Texto 1
O amigo da casa
[1] A própria menina se prende muito a ele, que
ainda lhe trouxe a última boneca, embora agora
ela se ponha mocinha: encolhe-se na poltrona da
sala sob a luz do abajur e lê a revista de
[5] quadrinhos. Ele é alemão como o dono da casa.
Tem apartamento no hotel da praia e joga tênis
no clube, saltando com energia para dentro do
campo, a raquete na mão. Assiste às partidas
girando no copo de uísque os cubos de gelo. É o
[10] amigo da casa. Depois do jantar, passeia com a
mãe da menina pelo caminho de pedra do
jardim: as duas cabeças – a loira e a preta de
cabelos aparados – vão e vêm, a dele já com
entradas da calva. Ele chupa o cachimbo de
[15] fumo cheiroso, que o moço de bordo vai deixar
no escritório.
O dono da casa é Seu Feldmann. Dirige o seu
pequeno automóvel e é muito delicado.
Cumprimenta sempre todos os vizinhos, até
[20] mesmo os mais canalhas como Seu Deca, fiscal
da Alfândega.
Seu Feldmann cumprimenta.

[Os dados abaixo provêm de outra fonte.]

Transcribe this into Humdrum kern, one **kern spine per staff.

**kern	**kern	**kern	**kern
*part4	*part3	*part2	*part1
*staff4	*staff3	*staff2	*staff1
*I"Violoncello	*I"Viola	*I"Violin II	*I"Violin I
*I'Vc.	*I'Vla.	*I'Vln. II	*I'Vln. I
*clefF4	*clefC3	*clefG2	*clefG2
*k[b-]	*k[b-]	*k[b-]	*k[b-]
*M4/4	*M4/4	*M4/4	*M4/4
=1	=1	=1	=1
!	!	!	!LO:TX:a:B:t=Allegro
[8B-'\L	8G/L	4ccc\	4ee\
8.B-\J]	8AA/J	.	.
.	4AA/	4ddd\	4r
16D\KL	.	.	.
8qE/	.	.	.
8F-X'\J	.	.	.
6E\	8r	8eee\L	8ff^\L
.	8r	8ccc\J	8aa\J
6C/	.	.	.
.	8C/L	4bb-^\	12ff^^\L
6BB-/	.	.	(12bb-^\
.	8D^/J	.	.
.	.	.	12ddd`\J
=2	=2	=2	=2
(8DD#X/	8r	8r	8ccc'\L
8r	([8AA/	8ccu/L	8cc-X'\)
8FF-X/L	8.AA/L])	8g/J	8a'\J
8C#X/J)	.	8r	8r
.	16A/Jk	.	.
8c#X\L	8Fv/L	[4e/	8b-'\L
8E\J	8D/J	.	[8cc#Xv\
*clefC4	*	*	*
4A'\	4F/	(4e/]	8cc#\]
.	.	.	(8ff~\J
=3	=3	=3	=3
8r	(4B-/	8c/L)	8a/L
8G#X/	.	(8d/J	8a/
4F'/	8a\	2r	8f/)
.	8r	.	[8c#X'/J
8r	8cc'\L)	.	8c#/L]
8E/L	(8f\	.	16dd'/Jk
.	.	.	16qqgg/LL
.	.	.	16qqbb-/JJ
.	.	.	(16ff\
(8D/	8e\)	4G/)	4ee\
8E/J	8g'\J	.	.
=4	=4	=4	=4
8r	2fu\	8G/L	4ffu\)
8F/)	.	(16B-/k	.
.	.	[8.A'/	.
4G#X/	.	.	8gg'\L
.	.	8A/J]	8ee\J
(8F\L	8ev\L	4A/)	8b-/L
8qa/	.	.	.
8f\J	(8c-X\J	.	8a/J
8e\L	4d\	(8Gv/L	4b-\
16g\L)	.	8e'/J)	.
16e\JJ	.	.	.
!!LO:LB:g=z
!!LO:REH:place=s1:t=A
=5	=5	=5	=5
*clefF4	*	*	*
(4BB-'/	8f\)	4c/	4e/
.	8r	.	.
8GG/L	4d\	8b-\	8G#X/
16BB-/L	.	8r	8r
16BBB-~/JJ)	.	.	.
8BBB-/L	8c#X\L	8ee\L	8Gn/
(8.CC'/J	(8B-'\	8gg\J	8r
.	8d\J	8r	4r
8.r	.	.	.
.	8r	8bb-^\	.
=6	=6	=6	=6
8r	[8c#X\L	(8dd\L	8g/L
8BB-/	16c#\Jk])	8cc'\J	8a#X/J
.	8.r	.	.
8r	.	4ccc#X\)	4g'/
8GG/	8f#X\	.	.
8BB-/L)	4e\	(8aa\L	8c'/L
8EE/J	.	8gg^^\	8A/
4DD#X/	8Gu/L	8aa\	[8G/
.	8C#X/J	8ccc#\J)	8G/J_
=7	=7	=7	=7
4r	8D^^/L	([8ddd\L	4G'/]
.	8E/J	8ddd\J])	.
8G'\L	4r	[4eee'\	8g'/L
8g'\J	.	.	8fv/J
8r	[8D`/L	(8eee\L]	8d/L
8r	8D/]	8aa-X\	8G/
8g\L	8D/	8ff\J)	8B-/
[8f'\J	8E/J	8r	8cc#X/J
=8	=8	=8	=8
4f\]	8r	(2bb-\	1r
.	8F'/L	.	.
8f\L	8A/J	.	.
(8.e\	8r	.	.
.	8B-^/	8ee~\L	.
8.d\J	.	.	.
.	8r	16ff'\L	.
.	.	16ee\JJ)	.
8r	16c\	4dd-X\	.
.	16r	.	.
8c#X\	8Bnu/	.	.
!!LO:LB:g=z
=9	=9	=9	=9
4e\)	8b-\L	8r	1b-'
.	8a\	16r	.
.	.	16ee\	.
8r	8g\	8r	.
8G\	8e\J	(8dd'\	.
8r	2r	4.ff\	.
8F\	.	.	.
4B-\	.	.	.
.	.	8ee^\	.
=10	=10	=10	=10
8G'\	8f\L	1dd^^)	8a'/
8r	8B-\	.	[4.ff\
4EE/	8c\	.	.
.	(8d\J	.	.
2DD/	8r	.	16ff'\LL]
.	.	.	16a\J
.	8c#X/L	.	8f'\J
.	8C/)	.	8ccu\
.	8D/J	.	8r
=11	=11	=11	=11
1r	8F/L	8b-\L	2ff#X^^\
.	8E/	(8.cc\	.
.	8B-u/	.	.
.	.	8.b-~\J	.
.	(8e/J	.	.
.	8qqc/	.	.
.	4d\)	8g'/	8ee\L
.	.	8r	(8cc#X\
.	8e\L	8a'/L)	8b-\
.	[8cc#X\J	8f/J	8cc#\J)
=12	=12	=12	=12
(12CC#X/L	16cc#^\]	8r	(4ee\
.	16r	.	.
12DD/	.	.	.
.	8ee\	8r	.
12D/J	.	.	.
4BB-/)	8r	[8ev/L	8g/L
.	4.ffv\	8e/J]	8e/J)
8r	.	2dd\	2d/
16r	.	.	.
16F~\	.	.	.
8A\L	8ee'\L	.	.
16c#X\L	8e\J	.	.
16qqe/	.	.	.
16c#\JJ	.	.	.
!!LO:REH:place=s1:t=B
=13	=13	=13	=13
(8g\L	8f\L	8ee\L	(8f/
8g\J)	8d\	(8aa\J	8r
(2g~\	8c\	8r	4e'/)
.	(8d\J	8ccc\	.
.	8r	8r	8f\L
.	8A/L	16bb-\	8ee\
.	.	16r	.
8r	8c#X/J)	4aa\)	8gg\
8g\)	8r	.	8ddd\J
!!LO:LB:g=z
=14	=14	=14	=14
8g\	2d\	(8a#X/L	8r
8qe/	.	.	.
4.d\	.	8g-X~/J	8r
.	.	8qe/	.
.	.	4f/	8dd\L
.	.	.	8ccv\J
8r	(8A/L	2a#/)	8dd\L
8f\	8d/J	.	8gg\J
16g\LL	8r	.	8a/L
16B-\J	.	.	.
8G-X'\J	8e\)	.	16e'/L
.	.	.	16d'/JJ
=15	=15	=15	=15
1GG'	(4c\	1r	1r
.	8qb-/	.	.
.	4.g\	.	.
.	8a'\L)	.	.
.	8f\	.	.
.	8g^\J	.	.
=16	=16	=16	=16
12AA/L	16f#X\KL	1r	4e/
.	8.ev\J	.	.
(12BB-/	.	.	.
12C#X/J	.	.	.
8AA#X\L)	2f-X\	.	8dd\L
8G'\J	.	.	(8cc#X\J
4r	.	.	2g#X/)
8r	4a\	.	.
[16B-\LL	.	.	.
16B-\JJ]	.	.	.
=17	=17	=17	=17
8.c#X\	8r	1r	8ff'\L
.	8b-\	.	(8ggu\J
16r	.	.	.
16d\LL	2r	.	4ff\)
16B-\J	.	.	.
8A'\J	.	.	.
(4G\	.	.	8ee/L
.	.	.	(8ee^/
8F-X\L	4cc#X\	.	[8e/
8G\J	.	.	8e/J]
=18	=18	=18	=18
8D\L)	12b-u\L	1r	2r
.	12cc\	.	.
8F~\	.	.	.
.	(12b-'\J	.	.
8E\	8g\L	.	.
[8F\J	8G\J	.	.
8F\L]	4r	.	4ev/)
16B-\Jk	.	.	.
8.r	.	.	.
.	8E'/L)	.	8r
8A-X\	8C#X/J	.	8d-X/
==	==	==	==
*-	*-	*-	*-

Bate com a
cabeça. Compra marcos a bordo e no banco para
a sua viagem regular à Alemanha. Viaja em
[25] companhia do comandante do cargueiro, em
camarote especial. Então respira o ar marítimo
no alto do convés, os braços muito brancos e
descarnados, na camisa leve de mangas curtas.
A fortuna de origem é da mulher: as velhas
[30] casas no centro da cidade, os antigos armazéns,
o sítio da serra, de onde ela desce aos domingos
em companhia do outro, que é o amigo da casa,
e da menina.
Saem os dois à noite e ele para o seu próprio
[35] automóvel sob os coqueiros na praia. Decerto
brigaram mais uma vez, porque ela volta para
casa de olhos vermelhos, enrolando nos dedos o
lencinho bordado. Recolhe-se a seu quarto (ela e
seu Feldmann dormem em quartos separados).
[40] Trila o apito do guarda. Os faróis do automóvel
na rua pincelam de luz as paredes, tiram reflexo
do espelho. Ela permanece insone: o vidro de
sua janela é um retângulo de luz na noite.
(Moreira Campos. In Obra Completa – contos II. 1969. p. 120-122. Originalmente publicado na obra O puxador de terço. Texto adaptado.)
O título de um texto é um ingrediente importante para o processo da leitura. Um bom título deve ter a força de atrair o leitor, de causar-lhe algum estranhamento. Pode dar pistas sobre o conteúdo do texto, mas não deve ser muito explícito. A ambiguidade também é um ingrediente que pode ter efeito positivo num título.
Atente à análise do título do texto 1.
I. O título do conto (Texto 1) deve surpreender o leitor, que tem arquivada na memória linguística a expressão “o amigo” sempre relacionada ao homem e, raramente, a um animal irracional (como o cachorro), portanto a um ser vivo. O estranhamento causado pelo título pode ser um incentivo à leitura.
II. Ao intitular o conto de “O amigo da casa”, o enunciador empregou uma estrutura metonímica. A metonímia é uma “figura de retórica que consiste no uso de uma palavra fora de seu contexto semântico normal por ter uma significação de relação objetiva, de contiguidade, material ou conceitual, com o conteúdo ou referente ocasionalmente pensado” (Houaiss).
III. A outra qualidade do título consiste em ser ambíguo: o vocábulo “amigo”, além de significar aquele “que ama, que demonstra afeto, amizade”, pode significar, no uso informal da língua, “amante, amásio”. Essa ambiguidade poderá despertar a curiosidade do leitor e levá- lo à leitura.